- _THE INPUT_
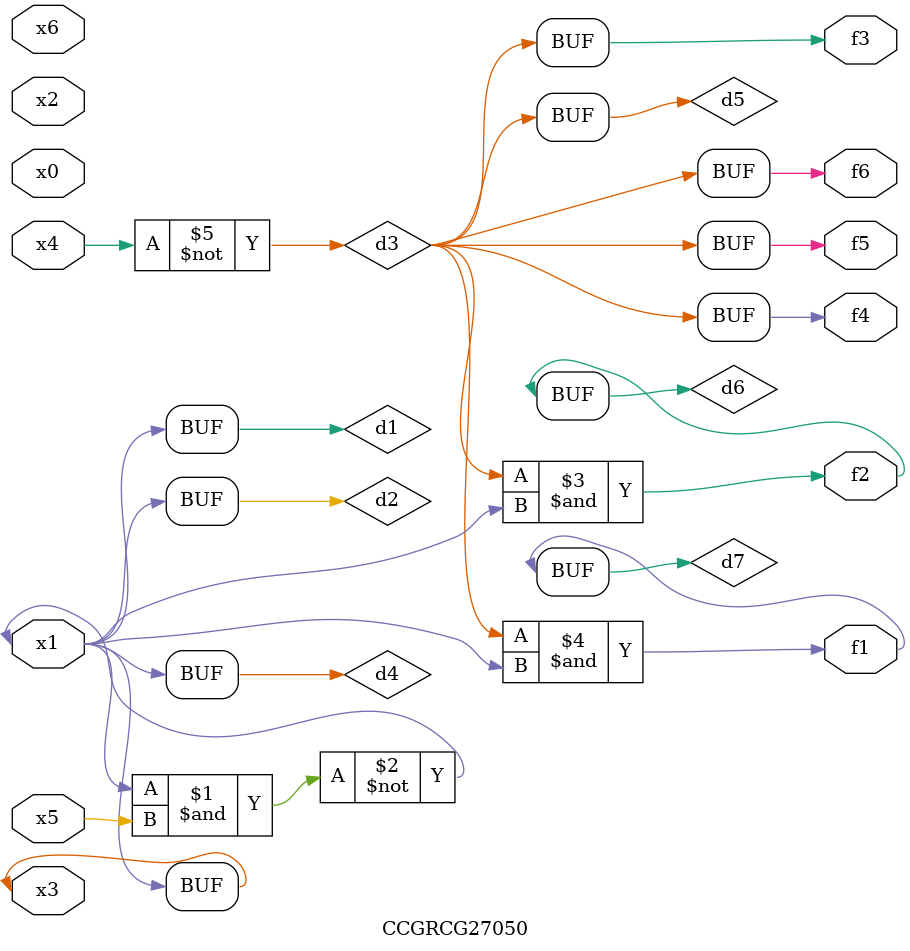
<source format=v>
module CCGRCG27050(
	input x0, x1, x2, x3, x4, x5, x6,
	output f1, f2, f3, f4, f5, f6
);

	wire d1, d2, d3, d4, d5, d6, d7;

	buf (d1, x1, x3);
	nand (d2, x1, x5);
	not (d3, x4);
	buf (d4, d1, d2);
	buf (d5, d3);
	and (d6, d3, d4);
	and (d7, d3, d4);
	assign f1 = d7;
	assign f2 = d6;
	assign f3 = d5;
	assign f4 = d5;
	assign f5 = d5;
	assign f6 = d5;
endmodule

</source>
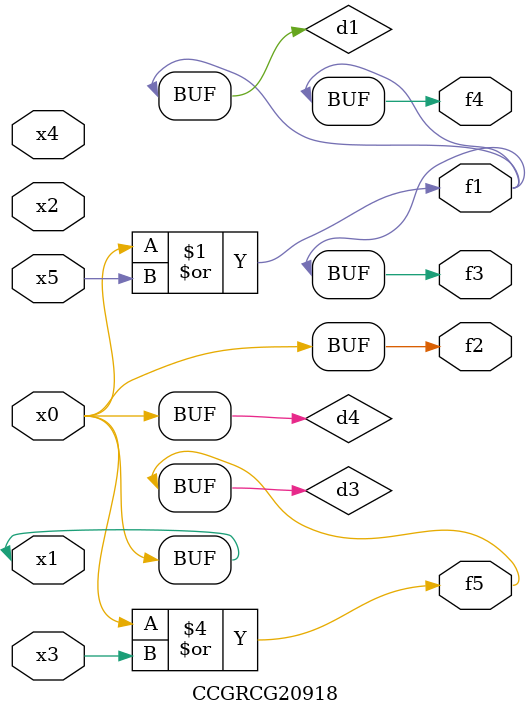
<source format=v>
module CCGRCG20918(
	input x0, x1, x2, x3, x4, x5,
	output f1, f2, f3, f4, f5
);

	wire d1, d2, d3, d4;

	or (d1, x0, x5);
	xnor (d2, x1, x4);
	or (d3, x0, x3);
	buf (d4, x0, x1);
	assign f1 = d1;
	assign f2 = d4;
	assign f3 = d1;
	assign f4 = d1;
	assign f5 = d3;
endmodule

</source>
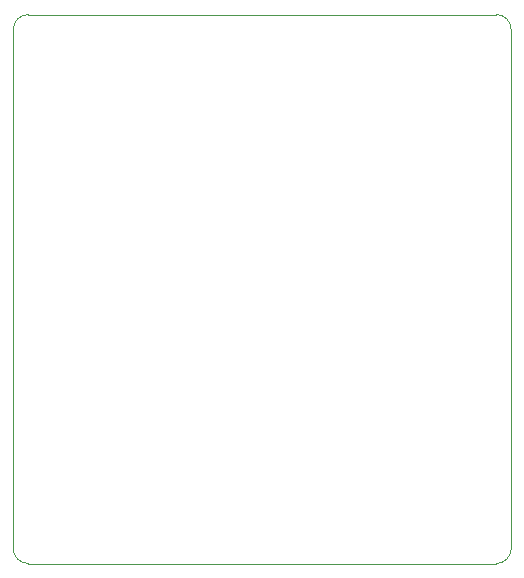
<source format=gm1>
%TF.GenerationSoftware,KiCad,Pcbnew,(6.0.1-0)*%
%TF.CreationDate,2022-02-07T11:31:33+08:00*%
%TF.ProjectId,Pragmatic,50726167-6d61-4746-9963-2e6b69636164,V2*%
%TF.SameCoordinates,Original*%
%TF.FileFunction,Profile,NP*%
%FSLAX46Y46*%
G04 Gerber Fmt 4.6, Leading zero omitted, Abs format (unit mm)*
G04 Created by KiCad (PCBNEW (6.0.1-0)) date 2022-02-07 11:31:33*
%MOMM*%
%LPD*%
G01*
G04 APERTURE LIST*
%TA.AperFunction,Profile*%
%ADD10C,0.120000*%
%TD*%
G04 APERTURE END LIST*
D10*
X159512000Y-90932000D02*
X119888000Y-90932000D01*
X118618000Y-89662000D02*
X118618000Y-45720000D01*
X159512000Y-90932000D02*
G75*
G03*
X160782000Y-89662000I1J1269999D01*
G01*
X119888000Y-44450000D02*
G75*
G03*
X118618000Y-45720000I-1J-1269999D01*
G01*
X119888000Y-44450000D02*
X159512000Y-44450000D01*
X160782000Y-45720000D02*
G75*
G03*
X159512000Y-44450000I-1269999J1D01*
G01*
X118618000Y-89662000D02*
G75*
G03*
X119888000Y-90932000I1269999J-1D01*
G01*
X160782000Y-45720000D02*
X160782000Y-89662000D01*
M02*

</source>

* * *

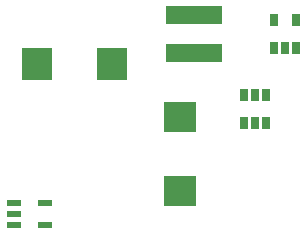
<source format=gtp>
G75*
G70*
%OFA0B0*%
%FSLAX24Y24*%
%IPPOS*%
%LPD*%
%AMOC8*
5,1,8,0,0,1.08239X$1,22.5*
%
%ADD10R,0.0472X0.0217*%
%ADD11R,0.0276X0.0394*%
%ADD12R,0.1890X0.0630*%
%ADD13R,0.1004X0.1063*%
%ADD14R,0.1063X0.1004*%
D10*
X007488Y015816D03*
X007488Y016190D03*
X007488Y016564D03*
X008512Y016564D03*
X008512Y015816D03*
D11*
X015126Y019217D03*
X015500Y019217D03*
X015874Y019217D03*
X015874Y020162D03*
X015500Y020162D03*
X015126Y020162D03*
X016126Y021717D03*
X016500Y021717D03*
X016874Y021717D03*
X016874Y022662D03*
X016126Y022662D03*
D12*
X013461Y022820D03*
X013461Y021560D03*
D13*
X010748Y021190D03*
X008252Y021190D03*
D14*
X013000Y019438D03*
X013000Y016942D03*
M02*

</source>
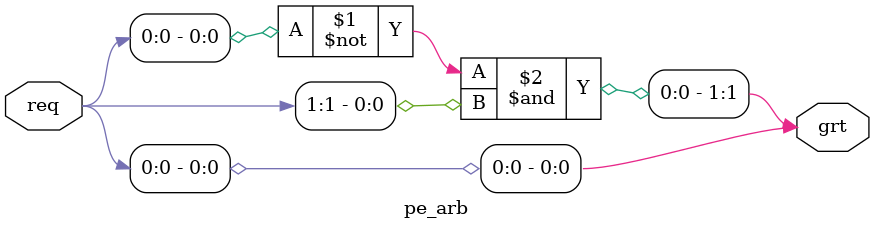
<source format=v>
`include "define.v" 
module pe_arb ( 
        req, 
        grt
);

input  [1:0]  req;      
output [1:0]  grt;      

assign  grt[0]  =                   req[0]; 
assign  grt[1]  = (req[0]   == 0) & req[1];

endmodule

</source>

--

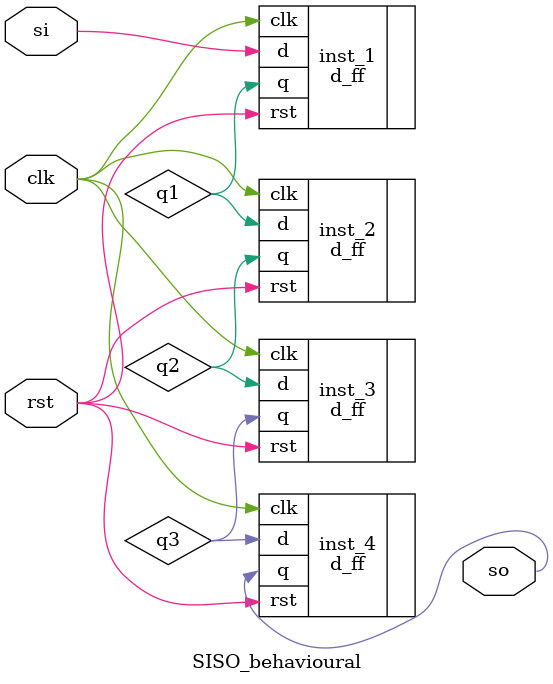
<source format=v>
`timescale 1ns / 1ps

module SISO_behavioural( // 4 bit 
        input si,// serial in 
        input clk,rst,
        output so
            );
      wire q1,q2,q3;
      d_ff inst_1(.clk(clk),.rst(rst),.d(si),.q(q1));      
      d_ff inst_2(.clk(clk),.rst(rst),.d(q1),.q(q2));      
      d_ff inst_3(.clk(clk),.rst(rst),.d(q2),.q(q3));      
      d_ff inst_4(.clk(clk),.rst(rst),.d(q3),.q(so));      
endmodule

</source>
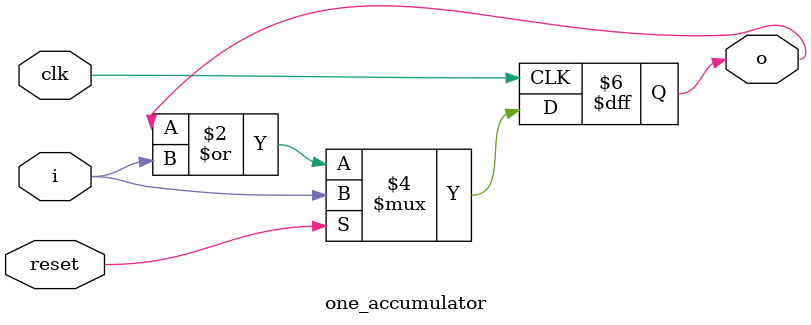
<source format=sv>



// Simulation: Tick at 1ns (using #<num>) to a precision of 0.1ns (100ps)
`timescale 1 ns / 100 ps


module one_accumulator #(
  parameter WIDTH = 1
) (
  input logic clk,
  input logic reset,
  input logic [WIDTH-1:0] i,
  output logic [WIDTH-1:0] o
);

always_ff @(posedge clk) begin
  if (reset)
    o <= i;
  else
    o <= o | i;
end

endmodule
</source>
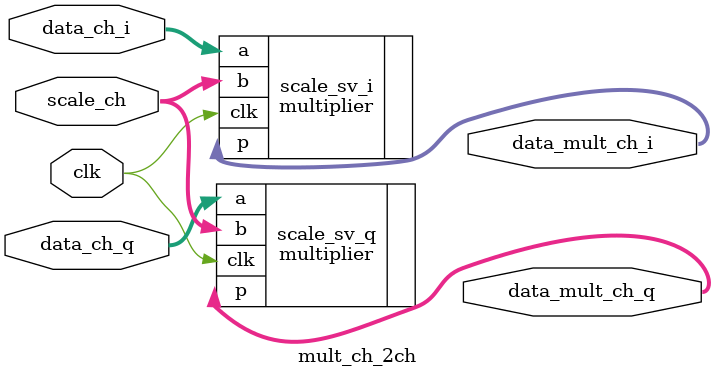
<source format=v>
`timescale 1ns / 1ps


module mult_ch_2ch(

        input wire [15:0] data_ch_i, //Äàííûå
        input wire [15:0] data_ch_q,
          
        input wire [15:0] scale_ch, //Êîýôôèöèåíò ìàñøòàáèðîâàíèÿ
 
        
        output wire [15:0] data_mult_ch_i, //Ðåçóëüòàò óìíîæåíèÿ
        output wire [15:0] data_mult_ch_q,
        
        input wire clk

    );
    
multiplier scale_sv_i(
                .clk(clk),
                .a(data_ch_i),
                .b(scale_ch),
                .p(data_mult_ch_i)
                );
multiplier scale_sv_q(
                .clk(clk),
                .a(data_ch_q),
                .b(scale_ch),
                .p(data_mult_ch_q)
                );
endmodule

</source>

- _EXERCISE_
Which lines above hold the string "KiCad"? Copy each of them.

- _RESULT OF THE TASK_
%TF.GenerationSoftware,KiCad,Pcbnew,(6.0.1-0)*%
G04 Created by KiCad (PCBNEW (6.0.1-0)) date 2022-02-07 11:31:33*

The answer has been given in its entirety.